This week we wrap up our short series on Meclizine (with an interruption last week to encourage audiologists to participate in upcoming surveys). I wish I had more information for you, but there just isn’t much out there. That is my concern. I am not “anti-antivert.” I just think it is poorly understood, has not undergone any recent rigorous testing, and is frequently prescribed for symptoms it was never intended to treat. If I woke up spinning and nauseous, I would be looking for some meclizine myself. I have used meclizine in the past to combat seasickness, so I have first-hand knowledge of the drowsiness it causes. I am thankful for the drowsiness as an alternative to seasickness.

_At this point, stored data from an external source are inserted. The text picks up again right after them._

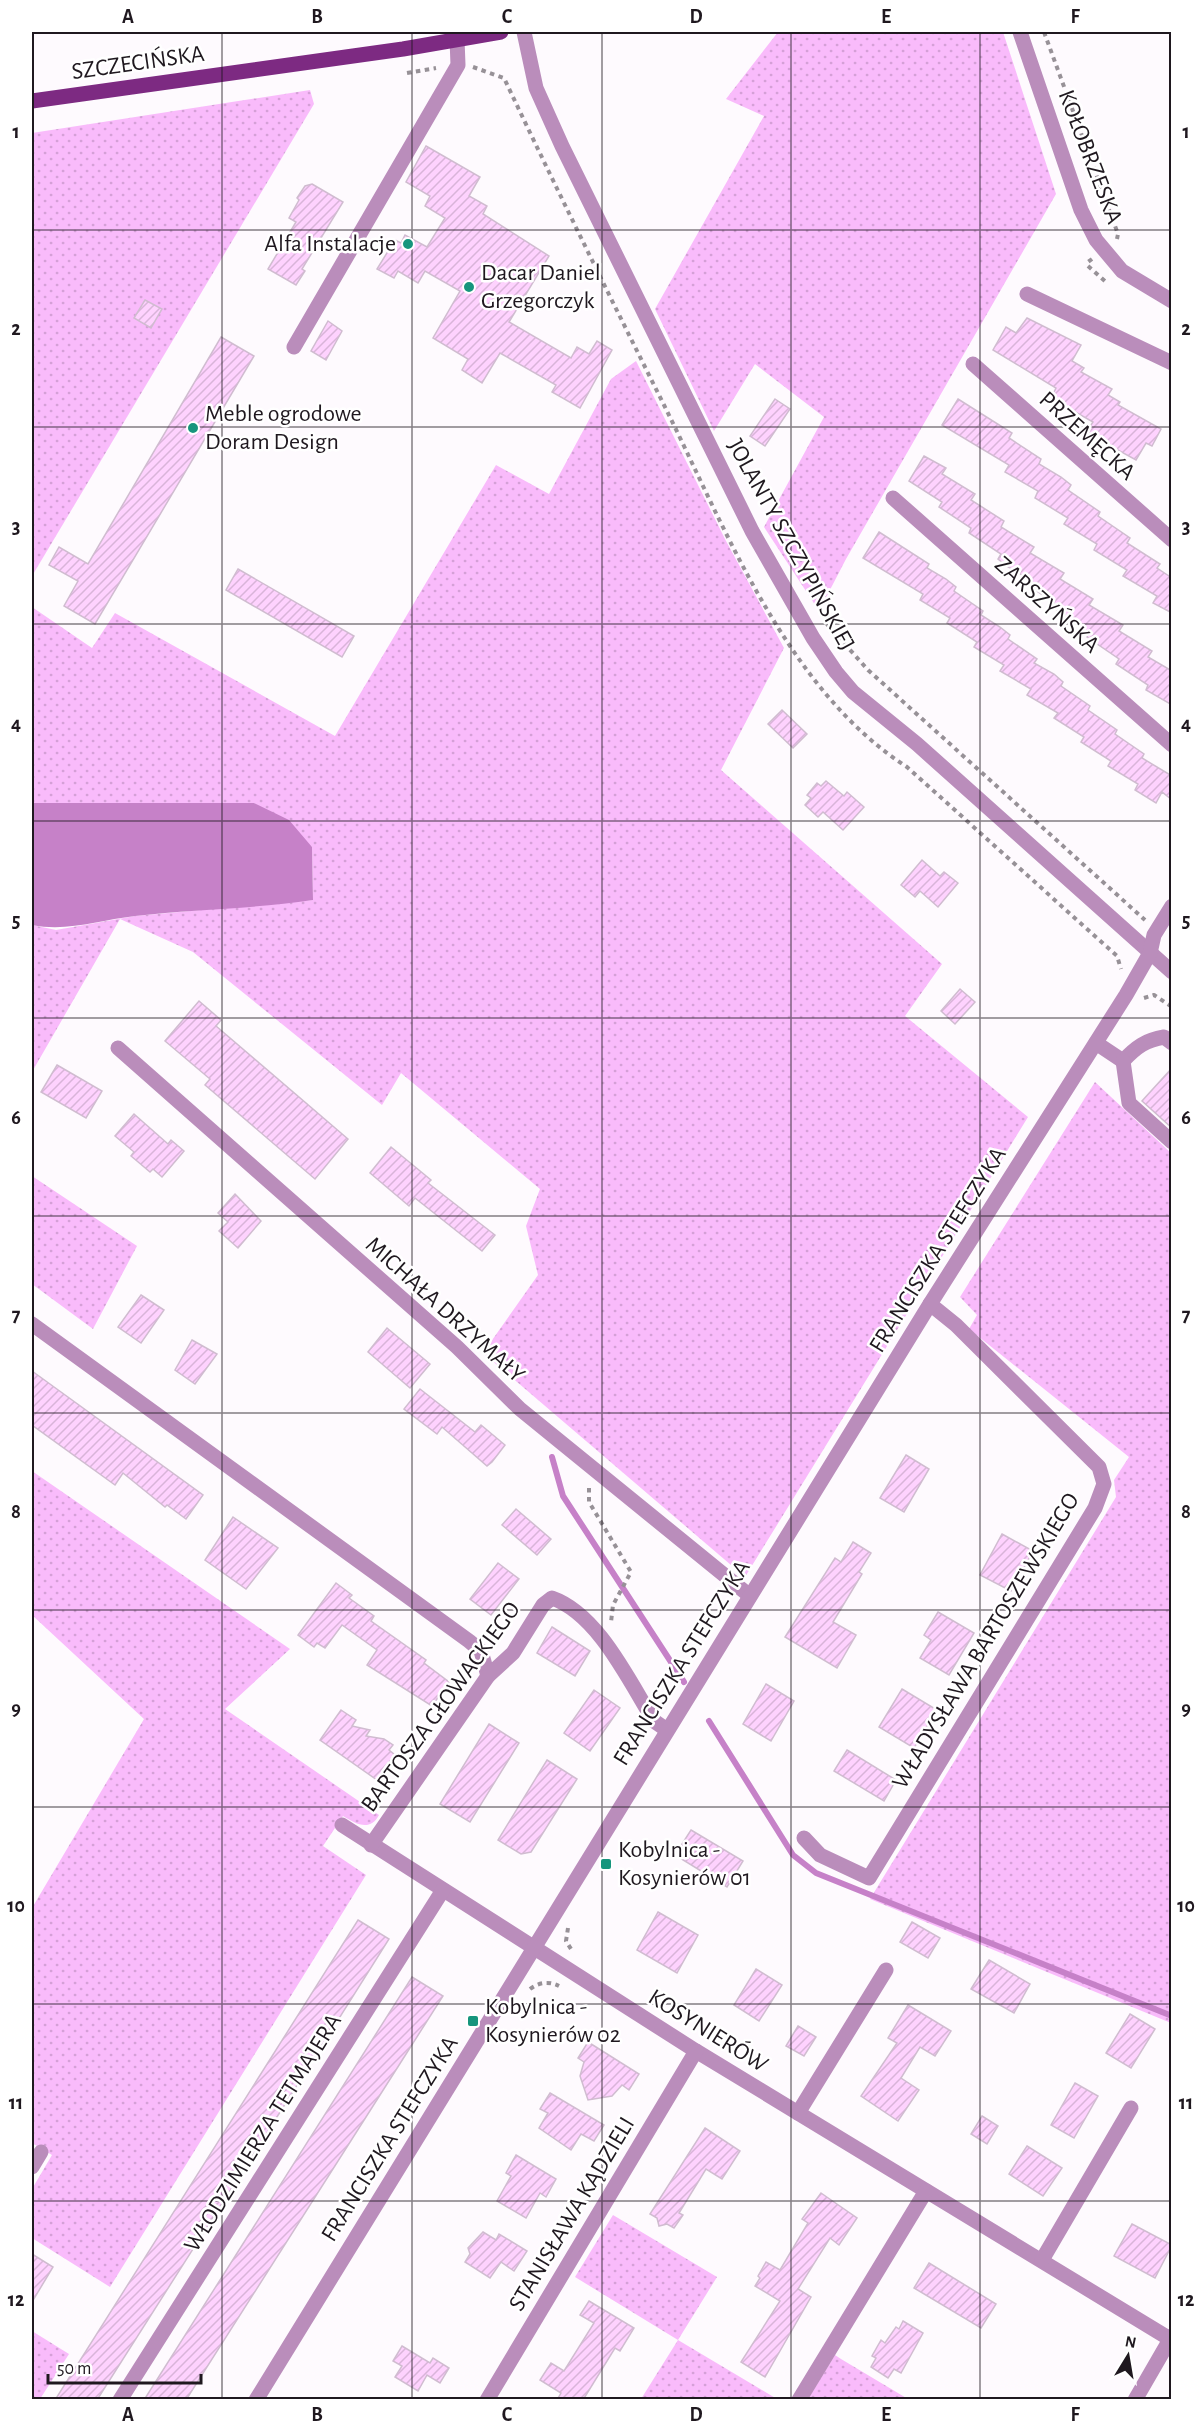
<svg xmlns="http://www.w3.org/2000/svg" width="1203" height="2431" font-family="'Alegreya Sans',sans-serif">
  <defs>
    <pattern id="green-dots" width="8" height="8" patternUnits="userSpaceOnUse" patternTransform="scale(1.5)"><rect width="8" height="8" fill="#f9bbfb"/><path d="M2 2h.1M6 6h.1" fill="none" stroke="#d5a0d7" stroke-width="1.8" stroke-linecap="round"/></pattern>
    <pattern id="building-hatch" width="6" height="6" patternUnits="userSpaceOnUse" patternTransform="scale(1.5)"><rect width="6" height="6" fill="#fed2fe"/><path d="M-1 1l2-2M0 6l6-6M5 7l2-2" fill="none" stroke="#d9b4d9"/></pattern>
  </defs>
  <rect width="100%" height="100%" fill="#fefafe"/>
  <g fill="url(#green-dots)">
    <polygon points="778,32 1003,32 1056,194 846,559 819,611 764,527 824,417 755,364 714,431 655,309 764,116 726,99"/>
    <polygon points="310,90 314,104 32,576 32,133"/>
    <polygon points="636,361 726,541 784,648 721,770 942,964 905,1016 1028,1117 745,1577 483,1353 538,1275 526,1226 540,1189 401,1073 382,1105 193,952 120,919 32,1072 32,925 56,930 135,916 313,900 312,847 254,803 32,803 32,607 92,648 115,613 335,736 496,465 549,494 611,379"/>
    <polygon points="1095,1082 1171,1153 1171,2023 870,1899 1116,1497 1114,1480 1129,1457 969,1329 977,1315 960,1297"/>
    <polygon points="32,1176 137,1246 93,1329 32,1284"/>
    <path d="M32,1471L290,1649L225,1709L379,1815C370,1832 356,1824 343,1816L323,1846L366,1875L110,2287L32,2238V2189L52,2155L32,2143V1908L144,1719L32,1615Z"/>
    <polygon points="613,2215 717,2277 678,2340 777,2399 641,2399 678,2340 575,2277"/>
    <polygon points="32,2331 69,2354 40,2399 32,2399"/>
    <polygon points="835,2355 841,2359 908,2399 808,2399"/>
  </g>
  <path fill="#c681c8" d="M32,803H254L289,820L312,847L313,900C254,909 194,909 135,916C99,920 68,932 32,925Z"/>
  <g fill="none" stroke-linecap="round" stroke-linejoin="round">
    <g stroke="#c681c8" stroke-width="6">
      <polyline points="552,1457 563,1496 684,1682"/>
      <polyline points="709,1721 793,1855 816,1873 1172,2016"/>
    </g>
  </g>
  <g fill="url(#building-hatch)" stroke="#d0bcd0" stroke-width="1.5">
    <polygon points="426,146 480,177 469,196 487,206 483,214 549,256 509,322 571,358 577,347 589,354 597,341 612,350 580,408 552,392 556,385 500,353 482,383 462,370 468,359 433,338 460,291 425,271 418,283 398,271 394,278 377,269 395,240 401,243 405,235 427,247 445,218 425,206 430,196 406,182"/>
    <polygon points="312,184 343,202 302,269 305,271 296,285 268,269 296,222 289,218 299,200 297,198 305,186"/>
    <polygon points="145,300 162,309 151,328 134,318"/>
    <polygon points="1027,318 1081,345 1072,361 1084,368 1081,372 1112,389 1108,395 1120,402 1118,405 1161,429 1152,446 1146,443 1136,460 1094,437 1087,431 1093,422 1051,398 1056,388 993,350 1006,327 1016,333"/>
    <polygon points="328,321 342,331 326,360 311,351"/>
    <polygon points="221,337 254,356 95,624 64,606 78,581 49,565 59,547 88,564"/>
    <polygon points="775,399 790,409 765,446 750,436"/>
    <polygon points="958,399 1012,433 1009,438 1041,459 1039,464 1061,477 1071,485 1068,490 1100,512 1098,516 1130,538 1127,543 1160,564 1157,568 1169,576 1172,571 1172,613 1153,603 1157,596 1123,576 1127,570 1094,550 1097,544 1064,524 1068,518 1035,498 1038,491 1005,472 1009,465 942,425"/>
    <polygon points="924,456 946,468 942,474 975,494 971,500 1004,521 1001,527 1034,547 1030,553 1064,573 1060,579 1093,599 1089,605 1123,625 1119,631 1152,651 1148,657 1172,671 1172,705 1146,690 1148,685 1116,664 1119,659 1087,637 1089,633 1057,611 1060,607 1028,585 1031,580 1008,567 998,559 1001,554 969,533 971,528 939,507 942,502 909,481"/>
    <polygon points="879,532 929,564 927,568 946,579 956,587 954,591 983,611 981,615 1000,627 1010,635 1008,639 1037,659 1034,663 1054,674 1063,682 1061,686 1090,706 1088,710 1117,730 1115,734 1144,754 1142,758 1172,776 1172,800 1162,792 1156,803 1135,790 1138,784 1108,766 1111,761 1081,742 1084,737 1054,718 1058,713 1027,695 1031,689 1000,671 1004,665 974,647 977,642 947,623 950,618 920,600 923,594 863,558"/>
    <polygon points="238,569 354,636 342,657 226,590"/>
    <polygon points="782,710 807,734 793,748 768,724"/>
    <polygon points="826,781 844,796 847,792 864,807 843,830 823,812 818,817 805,805 811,798 807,795 817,783 821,786"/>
    <polygon points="922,860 940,876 944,872 958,883 938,907 920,891 915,897 901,885"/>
    <polygon points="960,989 975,1002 955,1024 941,1011"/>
    <polygon points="199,1001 221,1020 216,1026 348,1139 315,1179 205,1085 210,1079 165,1041"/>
    <polygon points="57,1065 102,1091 86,1118 41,1092"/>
    <polygon points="1172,1068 1172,1128 1142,1101"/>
    <polygon points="134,1114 168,1144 171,1140 184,1151 162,1177 153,1169 150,1172 131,1156 134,1152 115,1136"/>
    <polygon points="391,1147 431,1180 428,1183 495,1235 482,1251 415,1198 409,1206 370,1173"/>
    <polygon points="235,1194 261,1221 238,1248 219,1231 228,1222 218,1213"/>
    <polygon points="141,1295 164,1310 141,1343 118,1327"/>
    <polygon points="387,1328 430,1364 410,1388 368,1352"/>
    <polygon points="192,1340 217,1354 195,1384 175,1370"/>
    <polygon points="32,1371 203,1495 186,1519 167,1505 165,1507 123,1473 115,1485 32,1425"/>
    <polygon points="420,1389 475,1432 481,1425 505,1445 492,1462 487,1466 442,1427 437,1434 404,1409"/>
    <polygon points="906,1455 929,1469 904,1512 880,1498"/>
    <polygon points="516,1509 551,1539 537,1555 502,1525"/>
    <polygon points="233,1517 278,1548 246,1589 205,1560"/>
    <polygon points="1002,1534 1033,1551 1011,1591 980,1575"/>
    <polygon points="853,1542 871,1553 859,1572 862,1574 833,1622 856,1635 837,1668 785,1637 835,1558 841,1562"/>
    <polygon points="498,1563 519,1579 491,1615 470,1599"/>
    <polygon points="336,1583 352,1595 349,1598 374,1616 371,1621 426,1660 424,1663 449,1682 432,1706 367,1665 377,1650 342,1625 325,1648 317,1643 314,1647 298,1635"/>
    <polygon points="938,1612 974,1633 949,1675 920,1658 931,1640 924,1635"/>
    <polygon points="552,1627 590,1651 575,1676 537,1653"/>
    <polygon points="766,1684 794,1701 771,1741 743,1724"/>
    <polygon points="902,1689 937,1710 914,1748 879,1727"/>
    <polygon points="594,1690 620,1708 590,1751 564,1733"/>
    <polygon points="341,1710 356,1720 352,1726 370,1730 366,1736 384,1739 393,1745 389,1750 395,1755 377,1780 320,1740"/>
    <polygon points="489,1724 519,1743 470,1822 440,1804"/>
    <polygon points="847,1750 896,1780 884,1801 834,1771"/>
    <polygon points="547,1760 577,1779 531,1852 521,1854 498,1840"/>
    <polygon points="691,1830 743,1861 727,1887 675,1855"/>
    <polygon points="658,1912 698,1935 677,1973 637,1950"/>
    <polygon points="358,1920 389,1939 282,2109 97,2400 55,2400"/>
    <polygon points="912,1922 940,1938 928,1958 900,1942"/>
    <polygon points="989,1960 1030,1984 1014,2013 971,1989"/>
    <polygon points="756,1969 782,1985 759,2021 734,2005"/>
    <polygon points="412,1977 443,1996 401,2062 186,2400 144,2400"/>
    <polygon points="908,2005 951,2031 935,2056 920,2047 901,2078 919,2090 898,2121 861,2096 897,2043 888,2038"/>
    <polygon points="1130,2014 1155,2029 1131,2068 1106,2053"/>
    <polygon points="798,2026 816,2037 804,2056 786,2046"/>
    <polygon points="588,2042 639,2074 629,2090 622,2085 612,2096 588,2100 580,2076 584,2062 578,2058"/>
    <polygon points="1075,2083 1098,2096 1074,2138 1051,2125"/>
    <polygon points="550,2093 604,2125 594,2141 581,2134 571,2150 539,2128 548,2113 540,2109"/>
    <polygon points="982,2116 998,2126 987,2144 971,2134"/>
    <polygon points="705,2128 740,2151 722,2179 706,2169 679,2213 683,2215 674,2228 667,2224 659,2226 657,2218 650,2214"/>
    <polygon points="1027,2146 1062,2168 1043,2196 1009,2174"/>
    <polygon points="516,2155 556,2179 546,2197 540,2193 526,2218 497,2201 511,2176 506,2173"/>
    <polygon points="821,2193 857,2218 839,2245 830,2238 798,2289 811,2297 765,2377 741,2362 780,2301 755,2286 760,2278 758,2276 766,2262 780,2270 808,2223 802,2219"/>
    <polygon points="1132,2224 1172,2245 1155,2278 1114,2256"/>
    <polygon points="483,2232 496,2240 499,2234 527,2251 514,2271 501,2262 490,2278 465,2262 470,2254 468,2248"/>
    <polygon points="32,2254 53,2267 32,2302"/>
    <polygon points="929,2263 996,2304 981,2328 914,2288"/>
    <polygon points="589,2301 634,2328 620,2351 615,2348 583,2400 557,2400 561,2393 540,2380 551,2363 564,2371 594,2323 580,2315"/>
    <polygon points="903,2321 923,2333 901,2373 894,2369 888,2378 871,2367 876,2358 872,2356 881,2340 885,2343 896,2327 899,2329"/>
    <polygon points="402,2346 430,2363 433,2358 449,2368 440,2383 427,2375 418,2391 395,2377 402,2366 393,2361"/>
  </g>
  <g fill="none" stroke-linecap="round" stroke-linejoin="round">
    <g stroke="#979197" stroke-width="4" stroke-dasharray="4.5 4.5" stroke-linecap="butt">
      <polyline points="1044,32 1118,234 1117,239"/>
      <path d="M473,67L504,78C556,188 610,297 664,405C726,529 786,689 907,767L1117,956L1121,969"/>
      <polyline points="407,73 436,68"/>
      <polyline points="1092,259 1088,262 1088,266 1106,282"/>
      <polyline points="826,623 868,670 1145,920"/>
      <polyline points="1144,998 1154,995 1172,1007"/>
      <polyline points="589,1488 589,1502 631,1572 613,1605 611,1622"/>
      <polyline points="568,1928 566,1941 571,1949"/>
      <path d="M530,1989C539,1982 549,1981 559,1986"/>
    </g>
    <g stroke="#ba8dbb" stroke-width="15">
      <polyline points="524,32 536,88 562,146 752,531 813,638 836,672 853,692 917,744 1172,972"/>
      <polyline points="1020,32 1081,210 1096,240 1122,271 1172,301"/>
      <polyline points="1027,294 1172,363"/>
      <polyline points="294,347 458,65 457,39"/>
      <polyline points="973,364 1172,540"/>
      <polyline points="893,498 1172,745"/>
      <path d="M1096,1043L1123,1061C1136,1047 1146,1040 1164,1037L1172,1043"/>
      <polyline points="118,1048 457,1347 520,1409 750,1596"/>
      <polyline points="1123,1061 1129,1103 1172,1142"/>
      <polyline points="32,1324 469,1641 481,1651 488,1676"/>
      <polyline points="342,1825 696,2051 1170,2339"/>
      <polyline points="804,1838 820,1855 869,1878 1095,1508 1104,1484 1099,1467 956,1325 930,1304"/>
      <path d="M371,1845L488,1676L513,1653L543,1605L552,1598C598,1614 629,1681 654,1721L667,1730"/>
      <polyline points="798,2113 886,1970"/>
      <polyline points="32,2167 41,2152"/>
      <polyline points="1042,2260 1131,2108"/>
      <polyline points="120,2400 443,1890"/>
      <polyline points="256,2400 930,1304 1126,995 1150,953 1154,935 1172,906"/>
      <polyline points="487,2400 696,2051"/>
      <polyline points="799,2400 926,2191"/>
      <polyline points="1135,2400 1172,2336"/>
    </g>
    <polyline stroke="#7d2a82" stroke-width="15" points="32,101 403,49 501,32"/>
  </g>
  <path fill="none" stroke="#1f181f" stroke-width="1.5" stroke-opacity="0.55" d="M222,32V2400M412,32V2400M602,32V2400M791,32V2400M980,32V2400M32,230H1172M32,427H1172M32,624H1172M32,821H1172M32,1018H1172M32,1216H1172M32,1413H1172M32,1610H1172M32,1807H1172M32,2004H1172M32,2201H1172"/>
  <g fill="#16957d" stroke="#fff" stroke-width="2">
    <circle cx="408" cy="244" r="6"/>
    <circle cx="469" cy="287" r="6"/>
    <circle cx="193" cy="428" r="6"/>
    <rect x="600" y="1858" width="12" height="12" rx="3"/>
    <rect x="467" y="2015" width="12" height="12" rx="3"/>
  </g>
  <g text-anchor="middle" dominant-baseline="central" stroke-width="5" stroke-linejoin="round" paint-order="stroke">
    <g font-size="24" fill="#1f181f" stroke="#fff">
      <text transform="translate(138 63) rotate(-8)">SZCZECIŃSKA</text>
      <text transform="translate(1090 157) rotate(69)">KOŁOBRZESKA</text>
      <text transform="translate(1087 436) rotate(42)">PRZEMĘCKA</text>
      <text transform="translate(791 545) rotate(61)">JOLANTY SZCZYPIŃSKIEJ</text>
      <text transform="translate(1047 605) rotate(42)">ZARSZYŃSKA</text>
      <text transform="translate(938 1250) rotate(-58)">FRANCISZKA STEFCZYKA</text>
      <text transform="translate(445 1310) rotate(42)">MICHAŁA DRZYMAŁY</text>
      <text transform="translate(986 1641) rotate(-59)">WŁADYSŁAWA BARTOSZEWSKIEGO</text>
      <text transform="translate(682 1663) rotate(-58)">FRANCISZKA STEFCZYKA</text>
      <text transform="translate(441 1707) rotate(-54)">BARTOSZA GŁOWACKIEGO</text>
      <text transform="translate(708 2031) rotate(32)">KOSYNIERÓW</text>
      <text transform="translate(263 2133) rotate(-58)">WŁODZIMIERZA TETMAJERA</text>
      <text transform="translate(390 2139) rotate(-58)">FRANCISZKA STEFCZYKA</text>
      <text transform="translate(572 2214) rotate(-59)">STANISŁAWA KĄDZIELI</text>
    </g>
    <g font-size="24" fill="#1f181f" stroke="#fff" text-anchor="start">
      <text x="396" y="244" text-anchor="end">Alfa Instalacje</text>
      <text x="481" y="273">Dacar Daniel<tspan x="481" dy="28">Grzegorczyk</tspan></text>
      <text x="205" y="414">Meble ogrodowe<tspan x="205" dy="28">Doram Design</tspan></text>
      <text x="618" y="1850">Kobylnica -<tspan x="618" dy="28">Kosynierów 01</tspan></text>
      <text x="485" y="2007">Kobylnica -<tspan x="485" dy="28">Kosynierów 02</tspan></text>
    </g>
  </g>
  <rect width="1203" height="2431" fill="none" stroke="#ffffff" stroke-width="66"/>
  <g transform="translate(1128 2356) rotate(11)" stroke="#ffffff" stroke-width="4.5" paint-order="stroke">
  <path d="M0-4.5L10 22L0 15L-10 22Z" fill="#1f181f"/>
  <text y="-9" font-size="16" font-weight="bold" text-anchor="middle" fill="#1f181f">N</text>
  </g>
  <path d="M48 2374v9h153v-9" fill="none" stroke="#1f181f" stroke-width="3"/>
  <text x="57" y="2374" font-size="18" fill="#1f181f" stroke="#ffffff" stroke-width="4.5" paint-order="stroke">50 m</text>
  <rect x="33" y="33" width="1137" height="2365" fill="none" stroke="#1f181f" stroke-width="2"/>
  <g font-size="20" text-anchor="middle" font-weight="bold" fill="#1f181f">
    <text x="128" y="23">A</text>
    <text x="317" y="23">B</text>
    <text x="507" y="23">C</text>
    <text x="696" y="23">D</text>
    <text x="886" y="23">E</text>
    <text x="1075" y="23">F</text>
    <text x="16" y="138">1</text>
    <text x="1186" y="138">1</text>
    <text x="16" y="335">2</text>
    <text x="1186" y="335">2</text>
    <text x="16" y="533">3</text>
    <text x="1186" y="533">3</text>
    <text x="16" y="730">4</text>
    <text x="1186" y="730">4</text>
    <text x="16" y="927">5</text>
    <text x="1186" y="927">5</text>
    <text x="16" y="1124">6</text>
    <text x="1186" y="1124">6</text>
    <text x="16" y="1321">7</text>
    <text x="1186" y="1321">7</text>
    <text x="16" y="1518">8</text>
    <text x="1186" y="1518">8</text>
    <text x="16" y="1715">9</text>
    <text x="1186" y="1715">9</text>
    <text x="16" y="1912">10</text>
    <text x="1186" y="1912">10</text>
    <text x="16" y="2109">11</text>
    <text x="1186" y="2109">11</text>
    <text x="16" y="2306">12</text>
    <text x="1186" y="2306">12</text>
    <text x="128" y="2421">A</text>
    <text x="317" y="2421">B</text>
    <text x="507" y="2421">C</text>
    <text x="696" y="2421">D</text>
    <text x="886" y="2421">E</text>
    <text x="1075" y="2421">F</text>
  </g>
</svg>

I will finish this series with a funny (I think) conversation that took place between me and a patient several years ago. Let’s call him Mr. Snickers.
Mr. Snickers came in telling me that he had recurrent bouts of positional vertigo over the years, but he would take meclizine and the vertigo episodes would go away after several days. I tried to explain to him that this is the typical natural course of Benign Paroxysmal Positional Vertigo, and that he would have improved after several days whether he took the meclizine or not. He was not convinced.
I tried to explain that just because B followed A, that B was not necessarily the result of A (A = meclizine, B = getting better). He was still not convinced. He had made a solid connection in his mind that because he took meclizine and he got better after several days, the meclizine was responsible for his improvement.
I tried one more approach. I said, “It’s not the meclizine that made you better. It’s the time, the several days as you describe. You would have been better just as soon if you had eaten a Snickers bar every morning. They are just as effective at treating BPPV as meclizine, and they are cheaper and taste better”
His response? “I didn’t know that Snickers bars were good for dizziness.”